The current solution for determining the weight and balance of an aircraft payload, which includes cargo and passengers, is accomplished by using published standard weights for passengers and for bulk cargo, and/or actual weights for containerized cargo. In some cases, such as with small aircraft, the actual weights and locations of passengers and cargo are used to calculate the center of gravity. However, this approach is inaccurate because of the compounding weight and balance discrepancy for every passenger and piece of cargo. Consequently, operators of the aircraft must curtail the aircraft operating envelope to account for these errors in the weight and balance. This reduces the capacity and efficiency of the aircraft, requiring increased and unnecessary fuel burn, decreased range or payload capability, limited loading flexibility, and exposure to on-ground aft tipping during loading and unloading of cargo and/or passengers.
Cargo operators also may employ an on-board weight and balance system (OBWBS) that detects the nose gear oleo extension and warns ground crews when aircraft tipping is imminent. However, this system is conservative and thereby greatly restricts the loading flexibility for the cargo operators. There is currently no system that can actively monitor and determine the weight and center of gravity of the payload with accuracy sufficient to eliminate the reduced operational weight and balance envelope. The OBWS is not accurate enough to allow the operators the flexibility to offload cargo and passengers quickly before potentially tripping the current overly conservative tip alarm.
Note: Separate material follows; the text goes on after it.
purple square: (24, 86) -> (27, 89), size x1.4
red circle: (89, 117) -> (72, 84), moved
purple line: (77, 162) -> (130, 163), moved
Currently, the weight and center of gravity of the occupants or passengers of an aircraft may be approximated by the airline using information from the airline reservation and ticketing system. In some cases, flight attendants must perform a manual count of passengers seated on the aircraft. The flight attendants walk through the cabin and manually count the number of adults and children in every zone. This count of adults and children is converted to a rough passenger weight per predetermined location or zone, which is calculated and then entered into the flight management computer (FMC) by the flight crew. Such a manual process can be inaccurate, and is time consuming, which can delay the turnaround time of the aircraft. Accordingly, there is a need for a system and method for rapidly and accurately calculating the passenger weight and center of gravity of an aircraft.